Internal parallelization by CPU

Question

I've been playing around with Xorshift* random number generators, and I came across this exploration of their properties. Quoting from that site (emphasis mine):

How can a xorshift64* generator be slower than a xorshift1024* generator?

Dependencies. The three xor/shifts of a xorshift64* generator must be executed sequentially, as each one is dependent on the result of the previous one. In a xorshift1024* generator two of the xor/shifts are completely independent and can be parallelized internally by the CPU. I also suspect that the larger state space makes it possible for the CPU to perform more aggressively speculative execution (indeed, a xorshift128* generator is slower than a xorshift1024* generator).

What does this parallelization internally by the CPU statement mean? I took it to mean that the CPU would use vector instructions to execute the two xor/shifts concurrently, but I haven't been able to see evidence of this in the assembly output by the compiler. Is this a deep CPU pipelining thing? Or should I be able to see something going on in the produced assembler?

Answer 1

Yes, it's an instruction-level parallelism thing.

Basically such a CPU will have more execution hardware available than is needed for each individual instruction, so it "spreads out" a bunch of instructions over the available resources, then merges the results back so that, to the programmer, it still looks like things are happening sequentially.

What you can see, if you're good at it, is two adjacent instructions that both do work, but that have no dependency. For instance they might be operating on non-overlapping sets of registers only. For such cases, you can guess they might be executed in parallel, resulting in a high instructions-per-cycle value for that particular bit of code.

To make this a bit more concrete, let's look at the two pieces of code you're talking about (also: learning opportunity for me).
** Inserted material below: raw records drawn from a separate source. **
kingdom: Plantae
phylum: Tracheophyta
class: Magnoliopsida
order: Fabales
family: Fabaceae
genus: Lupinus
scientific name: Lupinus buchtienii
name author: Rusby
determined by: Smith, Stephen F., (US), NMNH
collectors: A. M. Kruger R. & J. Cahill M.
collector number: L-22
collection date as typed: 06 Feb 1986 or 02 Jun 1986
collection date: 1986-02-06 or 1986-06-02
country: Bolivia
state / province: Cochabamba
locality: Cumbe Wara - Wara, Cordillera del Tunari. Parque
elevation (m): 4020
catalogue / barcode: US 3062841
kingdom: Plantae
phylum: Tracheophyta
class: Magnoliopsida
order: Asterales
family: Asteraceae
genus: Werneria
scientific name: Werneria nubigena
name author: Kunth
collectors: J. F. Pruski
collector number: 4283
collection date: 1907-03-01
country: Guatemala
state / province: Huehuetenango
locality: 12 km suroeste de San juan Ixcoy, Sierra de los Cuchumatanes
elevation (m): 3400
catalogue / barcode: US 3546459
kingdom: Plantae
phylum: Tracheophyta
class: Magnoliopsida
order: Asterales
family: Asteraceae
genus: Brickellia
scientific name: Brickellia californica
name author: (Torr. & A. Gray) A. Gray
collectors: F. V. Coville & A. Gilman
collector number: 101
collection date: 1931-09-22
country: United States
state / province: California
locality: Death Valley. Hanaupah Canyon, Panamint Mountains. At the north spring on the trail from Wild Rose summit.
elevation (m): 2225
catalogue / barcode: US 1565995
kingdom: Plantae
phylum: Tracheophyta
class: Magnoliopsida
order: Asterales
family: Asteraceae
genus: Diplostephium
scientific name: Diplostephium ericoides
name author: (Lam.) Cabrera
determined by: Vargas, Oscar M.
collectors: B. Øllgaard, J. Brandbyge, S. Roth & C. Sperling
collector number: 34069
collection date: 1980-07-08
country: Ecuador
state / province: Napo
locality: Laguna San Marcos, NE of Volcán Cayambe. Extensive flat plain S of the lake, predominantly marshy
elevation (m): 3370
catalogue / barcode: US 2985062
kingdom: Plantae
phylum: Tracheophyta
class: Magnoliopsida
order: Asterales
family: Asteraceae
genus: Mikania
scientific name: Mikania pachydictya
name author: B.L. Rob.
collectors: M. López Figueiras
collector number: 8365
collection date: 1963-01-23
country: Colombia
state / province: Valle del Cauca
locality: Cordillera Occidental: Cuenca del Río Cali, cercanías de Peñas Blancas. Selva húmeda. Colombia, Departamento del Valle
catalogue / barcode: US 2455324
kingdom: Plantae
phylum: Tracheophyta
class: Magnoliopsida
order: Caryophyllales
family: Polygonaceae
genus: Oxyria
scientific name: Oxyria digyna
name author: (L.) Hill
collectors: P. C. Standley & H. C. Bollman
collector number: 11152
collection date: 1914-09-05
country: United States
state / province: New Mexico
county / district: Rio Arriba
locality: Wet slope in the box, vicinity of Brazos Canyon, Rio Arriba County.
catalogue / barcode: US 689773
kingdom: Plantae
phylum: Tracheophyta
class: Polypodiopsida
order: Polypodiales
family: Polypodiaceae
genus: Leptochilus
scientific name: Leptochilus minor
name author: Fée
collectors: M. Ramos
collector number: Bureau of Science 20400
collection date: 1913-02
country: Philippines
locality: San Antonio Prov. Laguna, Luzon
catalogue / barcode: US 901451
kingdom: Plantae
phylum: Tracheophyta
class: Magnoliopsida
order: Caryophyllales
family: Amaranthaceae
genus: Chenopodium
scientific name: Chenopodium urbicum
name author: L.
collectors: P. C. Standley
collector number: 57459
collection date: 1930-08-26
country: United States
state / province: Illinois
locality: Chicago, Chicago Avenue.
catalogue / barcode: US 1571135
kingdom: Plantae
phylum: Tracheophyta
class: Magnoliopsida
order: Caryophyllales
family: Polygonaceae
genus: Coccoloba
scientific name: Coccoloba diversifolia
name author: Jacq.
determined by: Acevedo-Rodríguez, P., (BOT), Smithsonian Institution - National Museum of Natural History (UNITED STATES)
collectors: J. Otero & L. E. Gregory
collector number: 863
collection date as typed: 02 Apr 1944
Here's the core of xorshift64*:

x ^= x >> 12; // a
x ^= x << 25; // b
x ^= x >> 27; // c
return x * 2685821657736338717LL;

Actually, that's all the code in the function (x is an uint64_t). Clearly every line is touching the state, and modifying it, so each statement depends on the one right before it. To contrast, here's xorshift1024+:

uint64_t s0 = s[ p ];
uint64_t s1 = s[ p = ( p + 1 ) & 15 ];
s1 ^= s1 << 31; // a
s1 ^= s1 >> 11; // b
s0 ^= s0 >> 30; // c
return ( s[ p ] = s0 ^ s1 ) * 1181783497276652981LL;

Here, the global state is in the uint64_t s[16], p variables. Given that, it's perhaps not crystal clear but at least somewhat hinted at, that the line with the // c comment is not sharing any state with the line before it. Thus, it's doing both shifts and an XOR (i.e. "work") that's independent from the similar work being done right before it. So a superscalar processor might be able to run those two lines in parallel, more or less.